China: 500 Kreuze von Kirchen abgerissen

Chinas Kommunisten setzen ihren Feldzug gegen christliche Kirchen fort.

(pro) Seit April sollen in der Provinz Anhui, in der Nähe von Shanghai, mehr als 500 Kreuze von Kirchen entfernt worden sein.

Nach Angaben des asiatischen katholischen Pressedienstes UCANews haben die Behörden in China seit April mehr als 500 Kreuze von Kirchengebäuden und öffentlichen Plätzen entfernt. Vor allem in der Provinz Anhui nahe Shanghai werde gegen die Kirchen vorgegangen. So seien in der Stadt Suizhou zum Beispiel alle Kreuze aus der Öffentlichkeit verschwunden bis auf eines, das schon Jahrhunderte alt sei.

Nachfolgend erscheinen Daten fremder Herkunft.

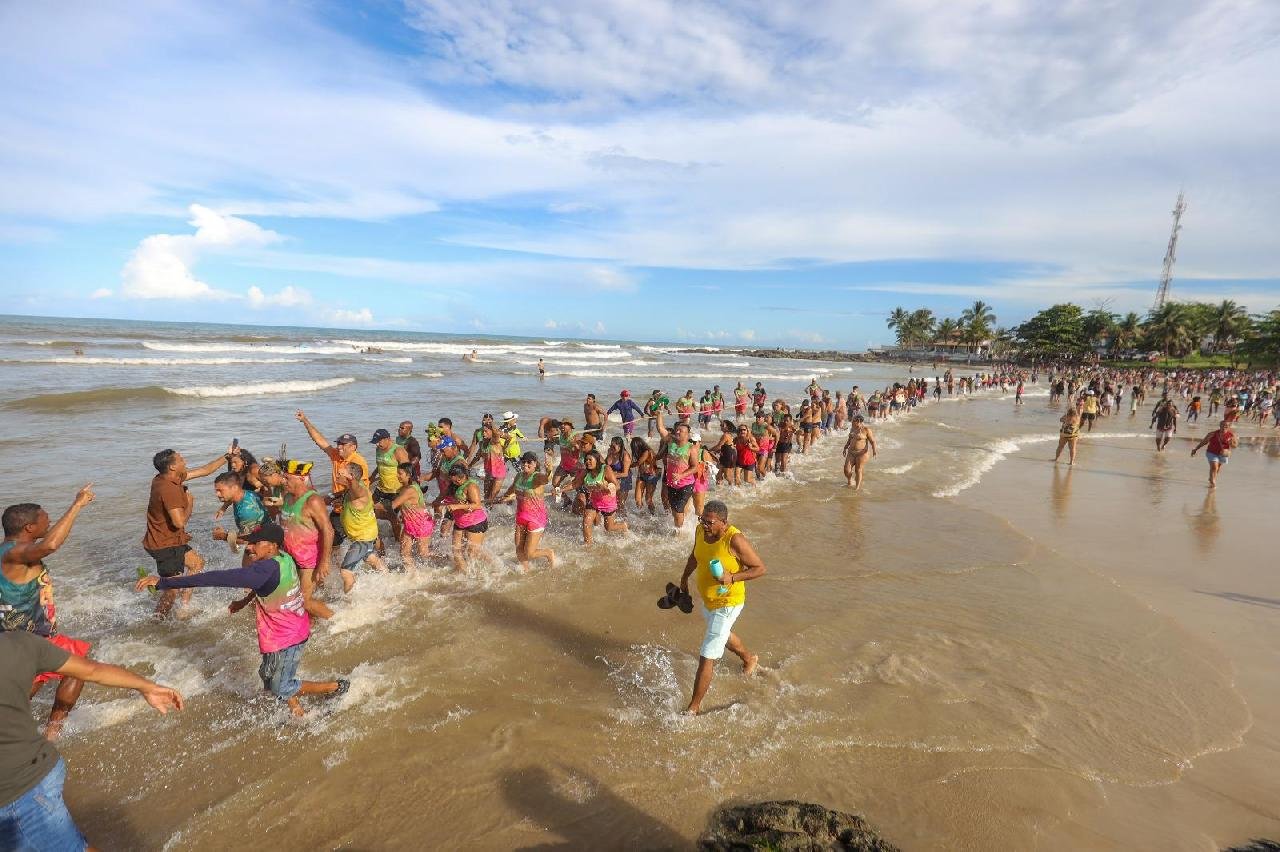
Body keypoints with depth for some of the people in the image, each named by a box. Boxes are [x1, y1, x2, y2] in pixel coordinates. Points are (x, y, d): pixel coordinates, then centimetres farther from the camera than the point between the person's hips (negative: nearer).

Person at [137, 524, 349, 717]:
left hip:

Weder die regierungstreue Katholisch-Patriotische Vereinigung noch die Bischöfe hätten aus Angst vor der Regierung beim Abriss der Kreuze Widerstand geleistet, berichtete der protestantische Prediger Paul Lee der Nachrichtenagentur. Ein katholischer Gemeindepriester habe den Bischof von Anhui, Liu Xinhong, über den geplanten Abriss des Kreuzes von seiner Kirche unterrichtet. Der Bischof habe jedoch lediglich erklärt, dass vom Abriss Fotos gemacht werden sollten und man sich nicht gegen die Behörden stellen könne.

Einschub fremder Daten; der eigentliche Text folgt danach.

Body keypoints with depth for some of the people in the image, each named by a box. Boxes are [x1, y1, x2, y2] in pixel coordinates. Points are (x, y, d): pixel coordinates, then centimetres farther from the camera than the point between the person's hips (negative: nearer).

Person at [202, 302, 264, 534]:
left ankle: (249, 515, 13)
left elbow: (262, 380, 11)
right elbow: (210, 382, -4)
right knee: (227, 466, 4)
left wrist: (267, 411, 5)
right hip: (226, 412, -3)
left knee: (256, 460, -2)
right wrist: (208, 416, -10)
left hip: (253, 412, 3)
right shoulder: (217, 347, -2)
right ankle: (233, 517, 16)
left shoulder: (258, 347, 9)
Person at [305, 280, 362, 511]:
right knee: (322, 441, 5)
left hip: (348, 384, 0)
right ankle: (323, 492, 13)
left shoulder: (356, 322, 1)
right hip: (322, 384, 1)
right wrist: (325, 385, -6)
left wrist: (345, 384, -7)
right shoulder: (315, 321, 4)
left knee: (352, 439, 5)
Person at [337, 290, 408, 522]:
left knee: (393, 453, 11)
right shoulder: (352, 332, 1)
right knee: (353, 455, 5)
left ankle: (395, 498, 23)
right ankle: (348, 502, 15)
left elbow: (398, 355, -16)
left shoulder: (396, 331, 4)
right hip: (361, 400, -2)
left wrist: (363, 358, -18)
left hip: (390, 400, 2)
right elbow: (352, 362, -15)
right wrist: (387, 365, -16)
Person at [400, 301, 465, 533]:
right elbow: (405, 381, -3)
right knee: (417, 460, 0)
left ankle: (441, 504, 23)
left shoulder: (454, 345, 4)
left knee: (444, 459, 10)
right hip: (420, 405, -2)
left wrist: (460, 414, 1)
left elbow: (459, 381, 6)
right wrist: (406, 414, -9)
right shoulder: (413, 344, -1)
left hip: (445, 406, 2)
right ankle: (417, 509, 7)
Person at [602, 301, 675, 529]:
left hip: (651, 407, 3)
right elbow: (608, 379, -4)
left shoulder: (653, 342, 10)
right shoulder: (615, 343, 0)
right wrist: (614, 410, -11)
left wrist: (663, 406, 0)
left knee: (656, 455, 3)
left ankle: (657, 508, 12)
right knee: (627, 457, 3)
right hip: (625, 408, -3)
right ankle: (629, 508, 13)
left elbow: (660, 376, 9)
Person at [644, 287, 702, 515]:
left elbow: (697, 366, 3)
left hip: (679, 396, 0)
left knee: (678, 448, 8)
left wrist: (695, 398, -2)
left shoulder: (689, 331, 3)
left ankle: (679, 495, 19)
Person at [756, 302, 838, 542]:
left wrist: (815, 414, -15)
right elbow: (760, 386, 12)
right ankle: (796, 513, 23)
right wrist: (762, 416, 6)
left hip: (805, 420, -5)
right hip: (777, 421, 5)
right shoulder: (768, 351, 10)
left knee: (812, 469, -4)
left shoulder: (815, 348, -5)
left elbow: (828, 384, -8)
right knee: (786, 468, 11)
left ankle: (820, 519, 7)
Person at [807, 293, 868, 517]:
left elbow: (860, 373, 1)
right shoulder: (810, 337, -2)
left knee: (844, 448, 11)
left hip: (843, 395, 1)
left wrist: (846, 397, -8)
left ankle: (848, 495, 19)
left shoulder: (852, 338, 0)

Mit dem Abreißen von Kreuzen begann China bereits im Jahr 2018. In Anhuis Nachbarprovinzen Zhejiang, Henan, Hebei und Guizhou seien seitdem Tausende Kreuze zerstört worden, weil sie angeblich gegen Stadtplanungsgesetze verstießen.

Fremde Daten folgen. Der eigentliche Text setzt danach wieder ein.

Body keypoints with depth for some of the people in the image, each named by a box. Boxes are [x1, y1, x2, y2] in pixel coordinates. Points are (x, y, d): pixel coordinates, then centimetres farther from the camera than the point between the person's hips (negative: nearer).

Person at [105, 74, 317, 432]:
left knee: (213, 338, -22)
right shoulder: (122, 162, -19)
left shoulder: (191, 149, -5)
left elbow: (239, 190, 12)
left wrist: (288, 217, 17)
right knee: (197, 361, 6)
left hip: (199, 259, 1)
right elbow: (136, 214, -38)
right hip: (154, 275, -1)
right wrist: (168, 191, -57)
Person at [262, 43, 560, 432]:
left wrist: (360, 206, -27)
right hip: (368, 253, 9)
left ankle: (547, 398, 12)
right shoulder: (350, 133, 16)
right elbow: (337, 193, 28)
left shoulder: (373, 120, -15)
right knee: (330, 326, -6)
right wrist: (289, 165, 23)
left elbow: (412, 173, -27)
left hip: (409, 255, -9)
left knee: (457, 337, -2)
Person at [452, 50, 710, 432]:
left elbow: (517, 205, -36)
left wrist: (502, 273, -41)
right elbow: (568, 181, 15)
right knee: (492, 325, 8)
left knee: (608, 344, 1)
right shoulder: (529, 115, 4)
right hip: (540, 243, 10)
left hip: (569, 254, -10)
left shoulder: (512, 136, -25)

Christen systematisch bedrängt

Auch Foxnews und die Christian Post berichten von Chinas Vorgehen gegen Christen. So seien im März Kreuze in mehreren Provinzen mit der Begründung entfernt worden, sie dürften nicht höher als die chinesische Nationalflagge hängen.

Der Leiter des christlichen Hilfswerks Open Doors, Markus Rode, berichtete im Interview Anfang des Jahres ebenfalls davon, dass China die Zahl der Christen im Land klein halten wolle. Staatspräsident Xi Jinping verfolge eine sogenannte „Sinisierung“, was die Anpassung an die chinesische Kultur bedeutet. Neben dem Abreißen und Abhängen von Kreuzen liefen in Kirchen zum Beispiel Überwachungskameras und Kindern und Jugendlichen werde verboten, an christlichen Veranstaltungen teilzunehmen.

Die Corona-Pandemie nutzt das Land zudem dazu, Religionsgemeinschaften wie Christen zu diffamieren. Bewegungsprofile von Gläubigen würden erstellt und Internetauftritte von Hauskirchen systematisch von Zensurbehörden geahndet.